X = df[X_cols].values
y = df[y_cols].values

Масштабируем данные

In [None]:
scaler_X = StandardScaler()
scaler_y = StandardScaler()
X_scaled = scaler_X.fit_transform(X)
y_scaled = scaler_y.fit_transform(y)

Делим данные на тренировочные и тестовые

In [None]:
X_train, X_test, y_train, y_test = train_test_split(X_scaled, y_scaled, random_state=42)
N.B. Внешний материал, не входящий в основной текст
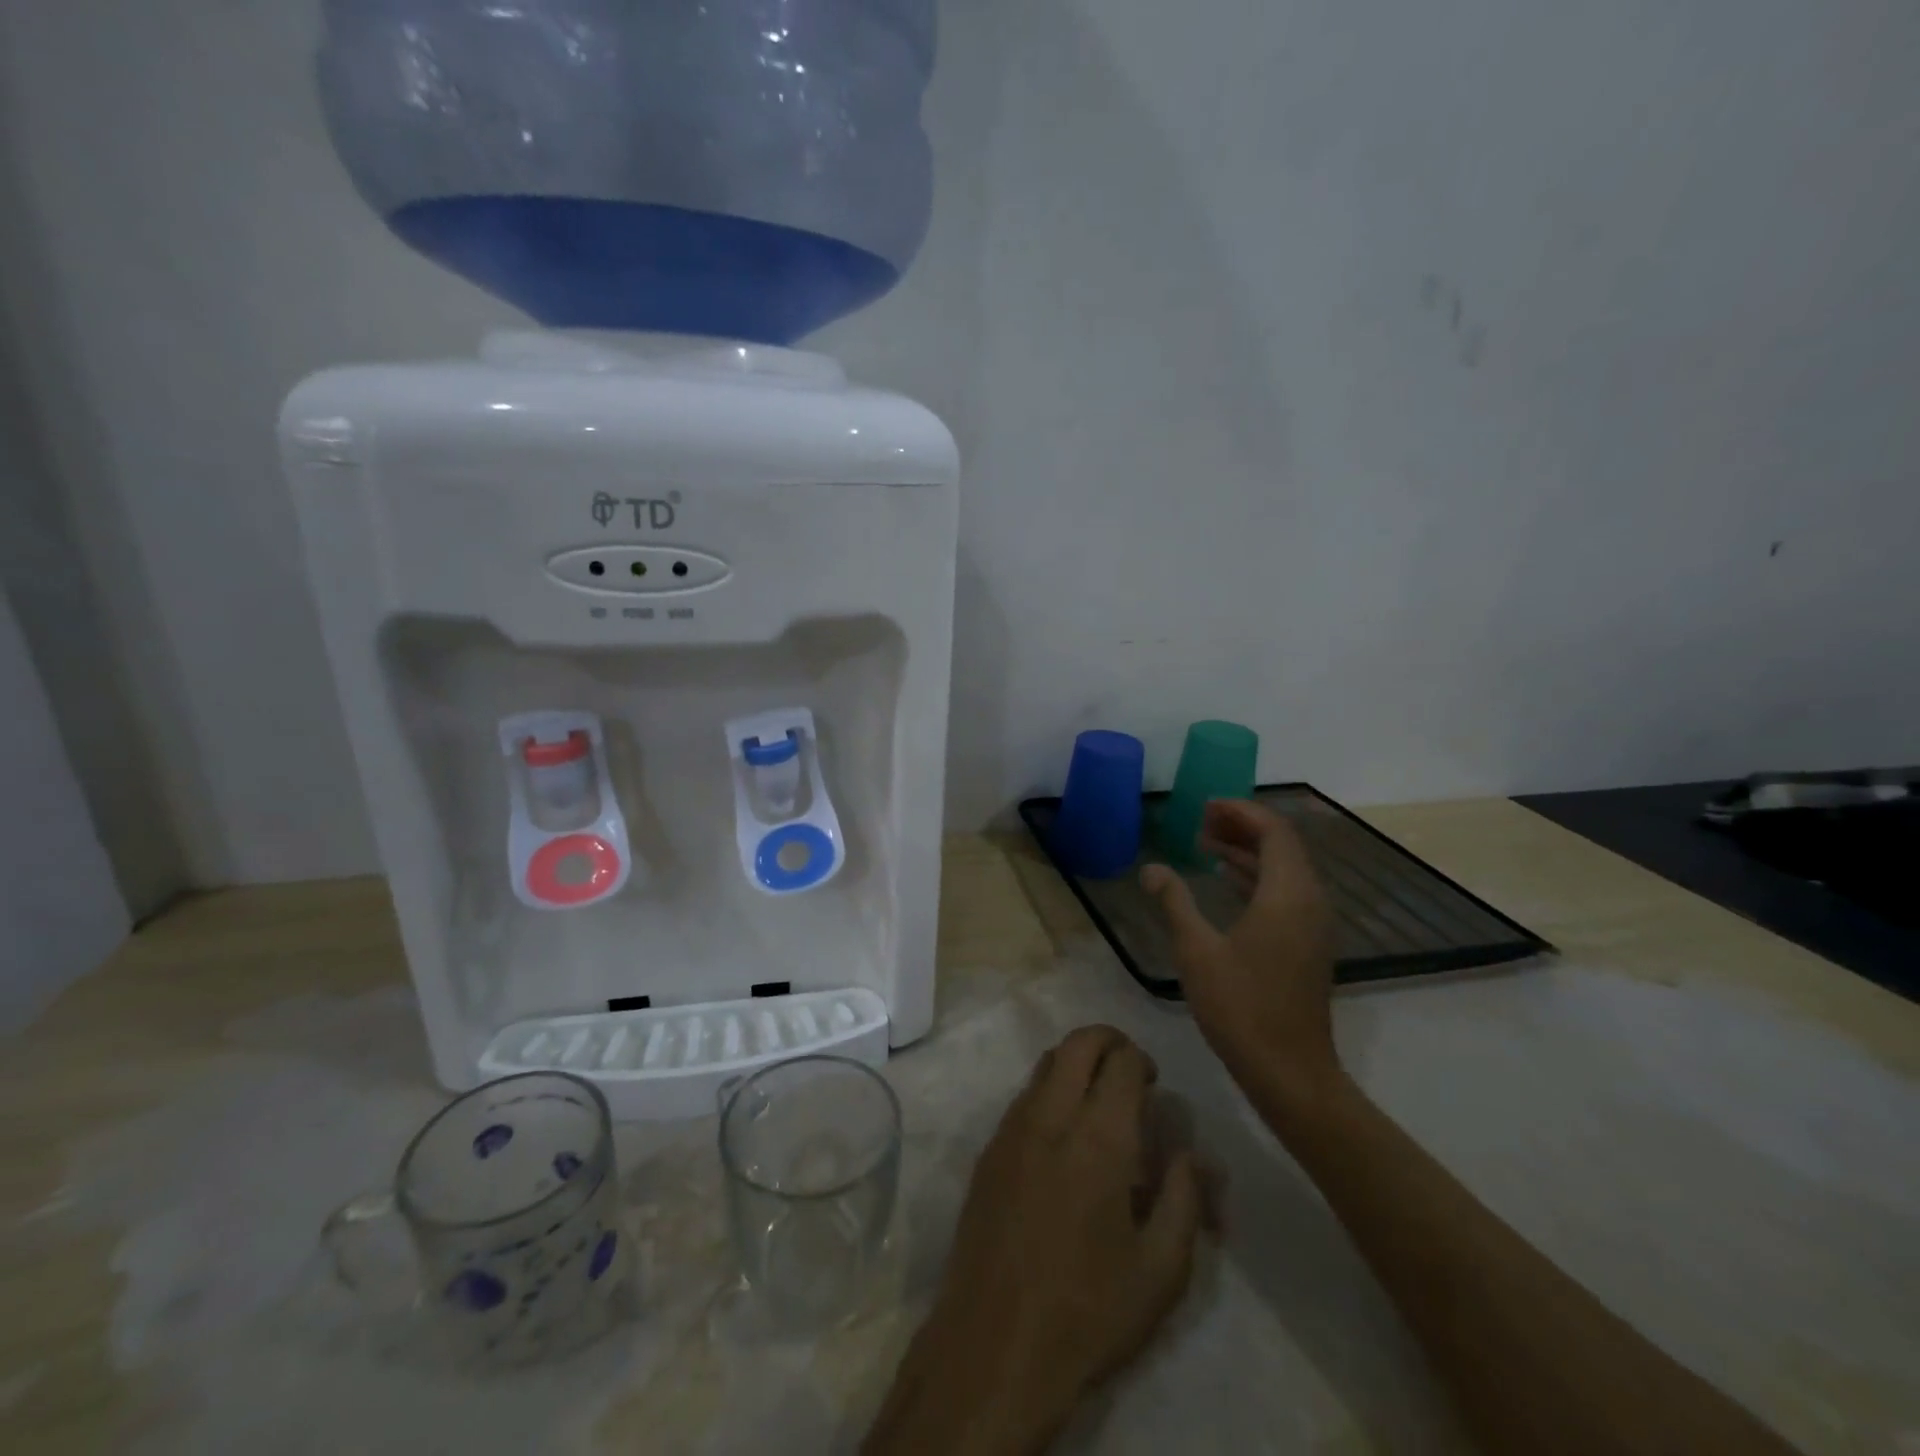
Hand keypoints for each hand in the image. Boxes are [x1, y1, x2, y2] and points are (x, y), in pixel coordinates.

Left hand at [864, 1027, 1202, 1455]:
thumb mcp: (1161, 1270)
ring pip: (1045, 1063)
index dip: (1142, 1061)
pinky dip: (1049, 1090)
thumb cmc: (1088, 1312)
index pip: (1120, 1061)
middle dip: (1108, 1041)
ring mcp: (1011, 1129)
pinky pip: (1024, 1095)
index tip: (1154, 1086)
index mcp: (1098, 1138)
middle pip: (1077, 1043)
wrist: (993, 1346)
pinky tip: (1063, 1138)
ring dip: (1075, 1062)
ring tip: (1098, 1101)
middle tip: (1129, 1072)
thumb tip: (1193, 1154)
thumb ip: (1186, 1198)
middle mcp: (1050, 1116)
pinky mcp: (988, 1150)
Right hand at [1141, 800, 1339, 1095]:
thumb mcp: (1197, 950)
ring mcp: (1313, 924)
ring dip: (1249, 851)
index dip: (1241, 812)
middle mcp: (1309, 901)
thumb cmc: (1241, 1006)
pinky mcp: (1309, 944)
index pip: (1273, 832)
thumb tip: (1151, 869)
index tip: (1205, 806)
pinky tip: (1228, 880)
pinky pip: (1287, 891)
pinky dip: (1258, 876)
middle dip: (1243, 827)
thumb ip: (1175, 902)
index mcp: (1287, 894)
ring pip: (1285, 869)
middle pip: (1282, 845)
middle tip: (1201, 822)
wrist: (1289, 1070)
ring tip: (1207, 844)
Преобразуем numpy массивы в тензоры PyTorch

In [None]:
X_train = torch.tensor(X_train, dtype=torch.float32)
y_train = torch.tensor(y_train, dtype=torch.float32)
X_test = torch.tensor(X_test, dtype=torch.float32)
y_test = torch.tensor(y_test, dtype=torch.float32)

Модель

In [None]:
class MultiRegressor(nn.Module):
    def __init__(self, input_dim, output_dim):
        super(MultiRegressor, self).__init__()
        self.hidden = nn.Sequential(
            nn.Linear(input_dim, 16), # первый скрытый слой
            nn.ReLU(),                # нелинейность
            nn.Dropout(0.3),          # регуляризация
            nn.Linear(16, 8),         # второй слой
            nn.ReLU()
        )
        self.output = nn.Linear(8, output_dim) # выходной слой

    def forward(self, x):
        x = self.hidden(x)
        return self.output(x)

Настройки

Обучает простую нейронную сеть (модель множественной регрессии) на тренировочных данных и возвращает обученную модель и предсказания для валидационного набора.

In [None]:
def train_model(X_train, y_train, X_val, y_val, epochs=300):
    model = MultiRegressor(X_train.shape[1], y_train.shape[1])
    criterion = nn.MSELoss()
    optimizer = torch.optim.Adam(model.parameters(), lr=0.001, weight_decay=1e-4)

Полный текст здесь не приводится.